[WHAT IS REQUIRED]: Give back the entries below verbatim.
═════ EXCERPTED RECORDS ═════
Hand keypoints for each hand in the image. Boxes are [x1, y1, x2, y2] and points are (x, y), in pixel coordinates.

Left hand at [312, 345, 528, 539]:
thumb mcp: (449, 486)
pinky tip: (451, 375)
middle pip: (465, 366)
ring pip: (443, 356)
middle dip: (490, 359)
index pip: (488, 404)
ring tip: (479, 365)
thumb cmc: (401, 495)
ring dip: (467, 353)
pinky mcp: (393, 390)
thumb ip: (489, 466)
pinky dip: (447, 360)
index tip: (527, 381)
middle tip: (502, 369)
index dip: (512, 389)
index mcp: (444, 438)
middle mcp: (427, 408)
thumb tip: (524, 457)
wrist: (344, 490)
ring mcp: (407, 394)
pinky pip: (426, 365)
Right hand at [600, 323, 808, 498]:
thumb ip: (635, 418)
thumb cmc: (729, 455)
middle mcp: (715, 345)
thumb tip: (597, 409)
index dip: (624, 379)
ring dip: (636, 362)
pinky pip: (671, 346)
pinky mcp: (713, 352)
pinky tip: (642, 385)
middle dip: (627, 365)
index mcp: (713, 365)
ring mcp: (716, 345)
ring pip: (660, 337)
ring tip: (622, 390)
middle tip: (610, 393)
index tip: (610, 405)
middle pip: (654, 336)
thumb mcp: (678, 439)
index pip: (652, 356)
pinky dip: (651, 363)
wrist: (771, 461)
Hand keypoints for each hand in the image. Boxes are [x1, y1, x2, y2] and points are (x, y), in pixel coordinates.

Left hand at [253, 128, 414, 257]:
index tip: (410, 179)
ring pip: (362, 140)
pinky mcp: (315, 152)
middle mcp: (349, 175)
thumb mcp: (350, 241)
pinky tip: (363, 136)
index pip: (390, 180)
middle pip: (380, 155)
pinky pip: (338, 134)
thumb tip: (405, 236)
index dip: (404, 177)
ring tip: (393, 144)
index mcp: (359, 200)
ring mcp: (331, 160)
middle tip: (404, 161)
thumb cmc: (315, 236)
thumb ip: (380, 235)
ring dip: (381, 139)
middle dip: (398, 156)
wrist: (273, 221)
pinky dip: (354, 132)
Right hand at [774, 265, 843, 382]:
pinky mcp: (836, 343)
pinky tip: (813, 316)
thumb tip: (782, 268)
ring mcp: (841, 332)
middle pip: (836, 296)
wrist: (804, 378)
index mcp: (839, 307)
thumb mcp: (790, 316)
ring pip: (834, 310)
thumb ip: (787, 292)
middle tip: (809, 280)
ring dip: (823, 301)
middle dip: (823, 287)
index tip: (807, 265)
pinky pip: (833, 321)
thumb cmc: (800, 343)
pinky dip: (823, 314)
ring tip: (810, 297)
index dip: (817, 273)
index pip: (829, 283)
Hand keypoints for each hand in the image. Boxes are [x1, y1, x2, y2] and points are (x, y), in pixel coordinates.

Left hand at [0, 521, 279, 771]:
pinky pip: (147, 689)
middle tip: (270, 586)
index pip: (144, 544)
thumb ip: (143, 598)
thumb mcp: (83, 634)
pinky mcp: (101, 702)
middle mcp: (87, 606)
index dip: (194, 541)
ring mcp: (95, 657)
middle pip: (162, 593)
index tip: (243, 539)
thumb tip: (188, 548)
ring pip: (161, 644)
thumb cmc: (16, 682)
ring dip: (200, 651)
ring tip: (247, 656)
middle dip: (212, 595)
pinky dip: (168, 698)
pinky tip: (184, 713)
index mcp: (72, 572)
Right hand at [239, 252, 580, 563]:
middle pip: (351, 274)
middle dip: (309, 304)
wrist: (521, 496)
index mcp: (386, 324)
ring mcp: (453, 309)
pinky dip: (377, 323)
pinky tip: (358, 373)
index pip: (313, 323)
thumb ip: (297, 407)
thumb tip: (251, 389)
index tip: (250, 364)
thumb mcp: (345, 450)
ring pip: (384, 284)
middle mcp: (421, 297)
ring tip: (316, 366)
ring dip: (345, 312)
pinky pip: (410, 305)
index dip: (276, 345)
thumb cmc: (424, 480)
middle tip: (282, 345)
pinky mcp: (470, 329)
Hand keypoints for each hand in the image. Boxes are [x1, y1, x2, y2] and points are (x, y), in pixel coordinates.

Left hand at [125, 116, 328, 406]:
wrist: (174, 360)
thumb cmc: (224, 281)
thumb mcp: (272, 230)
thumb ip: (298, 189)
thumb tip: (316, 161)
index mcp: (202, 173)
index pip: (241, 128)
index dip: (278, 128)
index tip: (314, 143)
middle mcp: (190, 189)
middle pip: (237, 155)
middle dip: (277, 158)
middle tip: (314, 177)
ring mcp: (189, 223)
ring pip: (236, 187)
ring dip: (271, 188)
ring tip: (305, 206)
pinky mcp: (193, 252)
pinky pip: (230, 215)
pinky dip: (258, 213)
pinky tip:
═════
[TASK OUTPUT]:
Hand keypoints for each hand in the image. Boxes are [x1, y1, x2, y2] and points are (x, y), in pixel coordinates.

Left hand at [312, 345, 528, 539]:
thumb mcp: (449, 486)
pinky tip: (451, 375)
middle pip: (465, 366)
ring pip: (443, 356)
middle dip: (490, 359)
index pip: (488, 404)
ring tip: (479, 365)
thumb cmc: (401, 495)
ring dip: (467, 353)
pinky mcp: (393, 390)
thumb ip: (489, 466)
pinky dip: (447, 360)
index tip: (527, 381)
middle tip: (502, 369)
index dip: (512, 389)
index mcp: (444, 438)
middle mcp: (427, 408)
thumb tip: (524, 457)
wrist: (344, 490)
ring mcp: (407, 394)
pinky pip: (426, 365)
Right hand at [600, 323, 808, 498]:
thumb ip: (635, 418)
thumb cmc: (729, 455)
middle mcp: (715, 345)
thumb tip: (597, 409)
index dip: (624, 379)
ring dip: (636, 362)
pinky pip: (671, 346)
pinky mcp: (713, 352)
pinky tip: (642, 385)
middle dip: (627, 365)
index mcp: (713, 365)
ring mcp: (716, 345)
ring pip: (660, 337)
ring tip: (622, 390)
middle tip: (610, 393)
index tip: (610, 405)
middle pip: (654, 336)
thumb mcp: (678, 439)
index pip: (652, 356)
pinky dip: (651, 363)
wrist: (771, 461)
Hand keypoints for each hand in the image. Boxes are [x1, y1, x2, y2] and points are (x, y), in pixel coordinates.

Left hand at [253, 128, 414, 257]:
index tip: (410, 179)
ring pip: (362, 140)
pinky mcp: (315, 152)
middle mcp: (349, 175)
thumb mcp: (350, 241)
pinky tip: (363, 136)
index pip: (390, 180)
middle pip: (380, 155)
pinky pip: (338, 134)
thumb tip: (405, 236)
index dip: (404, 177)
ring tip: (393, 144)
index mcp: (359, 200)
ring mcp: (331, 160)
middle tip: (404, 161)
thumb cmc: (315, 236)
thumb ip: (380, 235)
ring dip: (381, 139)
middle dip: (398, 156)
wrist: (273, 221)
pinky dip: (354, 132)
Right hand at [774, 265, 843, 382]:
pinky mcp: (836, 343)
pinky tip: (813, 316)
thumb tip: (782, 268)
ring mcp: (841, 332)
middle pip: (836, 296)
wrist: (804, 378)
index mcp: (839, 307)
thumb mcp: (790, 316)
ring pip: (834, 310)
thumb ip: (787, 292)
middle tip: (809, 280)
ring dip: (823, 301)
middle dip: (823, 287)
index tip: (807, 265)
pinky pip: (833, 321)
thumb cmc: (800, 343)
pinky dip: (823, 314)
ring tip: (810, 297)
index dip: (817, 273)
index pip: (829, 283)
Hand keypoints for each hand in the image. Boxes are [x1, y1, x2, y2] and points are (x, y), in pixel coordinates.

Left hand at [0, 521, 279, 771]:
pinky pip: (147, 689)
middle tip: (270, 586)
index pip: (144, 544)
thumb ip: (143, 598)
thumb mcp: (83, 634)
pinky mcp: (101, 702)
middle mcp: (87, 606)
index dip: (194, 541)
ring mcp: (95, 657)
middle pip: (162, 593)
index tip: (243, 539)
thumb tip: (188, 548)
ring pip: (161, 644)
thumb cmc: (16, 682)
ring dip: (200, 651)
ring tip: (247, 656)
middle dip: (212, 595)
pinky dip: (168, 698)
pinky tip: (184, 713)
index mcp: (72, 572)
Right hand at [239, 252, 580, 563]:
middle pip: (351, 274)
middle dip: (309, 304)
wrist: (521, 496)
index mcp: (386, 324)
ring mcp: (453, 309)
pinky dip: (377, 323)
pinky tip: (358, 373)
index pip: (313, 323)
thumb ip: (297, 407)
thumb tip: (251, 389)
index tip: (250, 364)
thumb mcp: (345, 450)
ring pip: (384, 284)
middle mcp: (421, 297)
ring tip: (316, 366)
ring dip: (345, 312)
pinky pip: (410, 305)
index dip: (276, 345)
thumb cmc: (424, 480)
middle tip: (282, 345)
pinky mcp: (470, 329)
Hand keypoints for each hand in the image. Boxes are [x1, y1, x2, y2] and points are (x, y), in pixel coordinates.

Left hand at [125, 116, 328, 406]:
wrist: (174, 360)
thumb cmc: (224, 281)
thumb mcp: (272, 230)
thumb ip: (298, 189)
thumb tip: (316, 161)
index mcp: (202, 173)
index pip: (241, 128)
index dip: (278, 128)
index tip: (314, 143)
middle mcp: (190, 189)
middle pip: (237, 155)
middle dip: (277, 158)
middle tip: (314, 177)
ring mcp: (189, 223)
ring pip: (236, 187)
ring dip: (271, 188)
ring tip: (305, 206)
pinky mcp: (193, 252)
pinky pip: (230, 215)
pinky dip: (258, 213)
pinky tip:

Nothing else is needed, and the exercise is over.